The equation, film plus Northern Ireland, has not usually equalled accuracy. Some of the cinematic offerings on Ulster have been laughably wide of the mark. One notable exception to this trend is the excellent In The Name Of The Father, the story of the Guilford Four who were wrongly imprisoned for a bombing in England in the early 70s. The scene were Daniel Day-Lewis' character is dragged away for the first time by the British army is particularly poignant. "No", protests Pete Poselthwaite as Day Lewis' onscreen father, "you've made a mistake. My son's not political."
This is a very accurate piece of Ulster talk. To be "unpolitical" in NI is seen by many to be a virtue, a sign of an individual's normailty and inoffensiveness. A significant minority of us may eat, sleep, and most of all, drink, politics day and night but a much larger number take no interest in current affairs whatsoever. The zeal of the few is balanced by the apathy of the many.

## EXCERPTED RECORDS
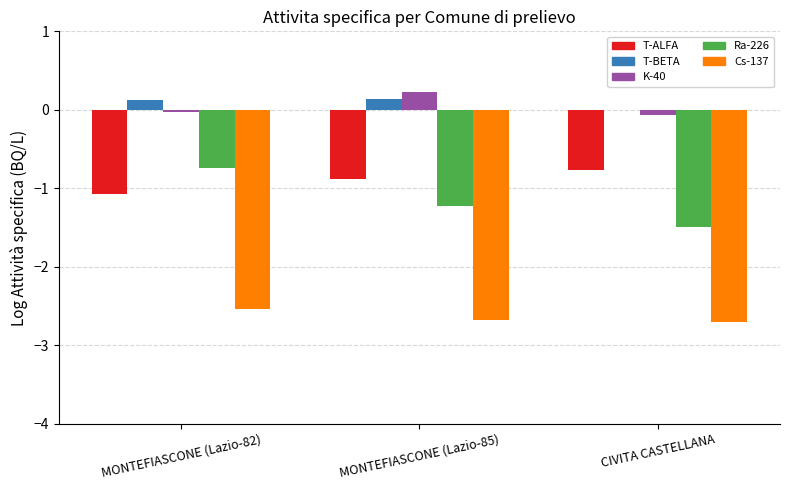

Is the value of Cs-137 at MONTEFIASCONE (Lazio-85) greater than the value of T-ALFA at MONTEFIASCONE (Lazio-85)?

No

--

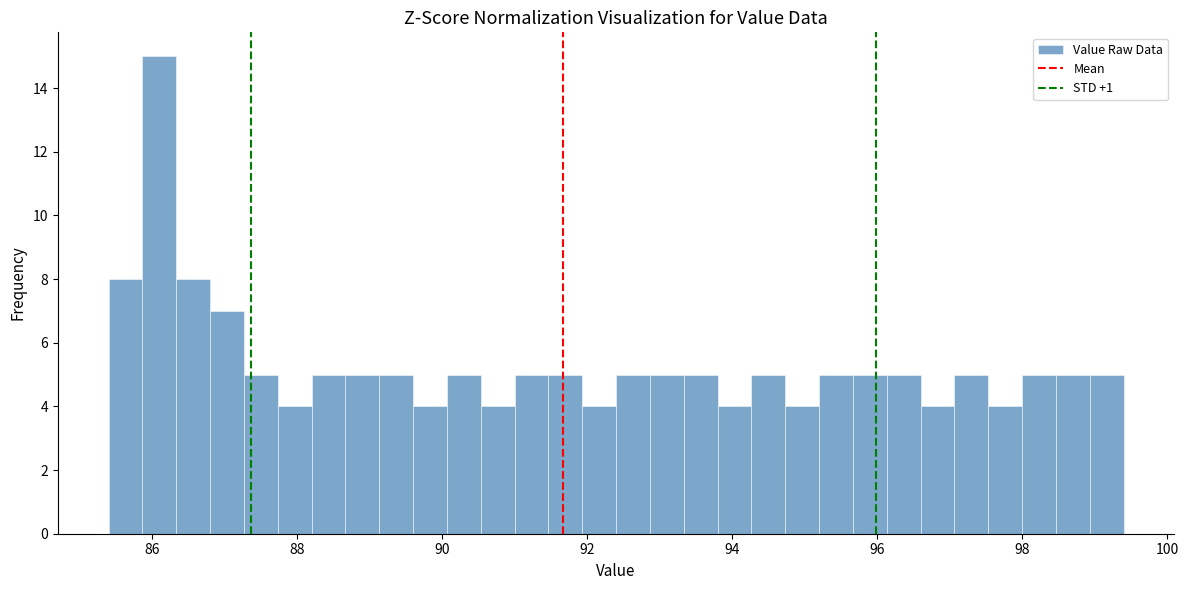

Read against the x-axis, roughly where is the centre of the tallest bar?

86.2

## EXERCISE DETAILS
Continue the piece on film and political apathy in Northern Ireland from the point where it stops.

## RESULT OF THE TASK
During the Troubles, when a civilian was killed, a relative would often appear on the TV to tell the world, between sobs, that their loved one "wasn't intereted in politics". They would inform us that their Jimmy didn't care about any of that silly nonsense, his only passion was football / birdwatching / snake-handling. Many considered the murder of someone who didn't care about politics to be even worse than the kiling of a person who did. In the pyramid of innocence, the non-political were right at the top.
My regular reader(s) will know that I can claim no such purity. I used to call this blog "Everything's About Politics" in a statement of mono-maniacal defiance. Indeed there was a time when I thought that everyone should be as consumed by politics as I am. I considered a person's inability to name the last ten British prime ministers to be a sign of personal failing. The world, I was firmly convinced, would be a better place if only everyone else was as political as me.
As with so many other things, the absolutism of adolesence has given way to the messy compromise of adulthood. I now accept, somewhat grudgingly, taht some people will never care about politics the way that I do. Just as I will never give a damn about who won the Stanley Cup this year, so some people won't care who won the recent election in Belarus.
But if I have to moderate, then so do the non-politicals, whether in NI or elsewhere. Just as there's nothing wrong with hating politics, there's nothing wrong with loving it either. I'm fed up hearing the phrase "I'm not interested in politics" in such haughty tones, as if it were the moral equivalent of "I've just adopted a severely disabled child."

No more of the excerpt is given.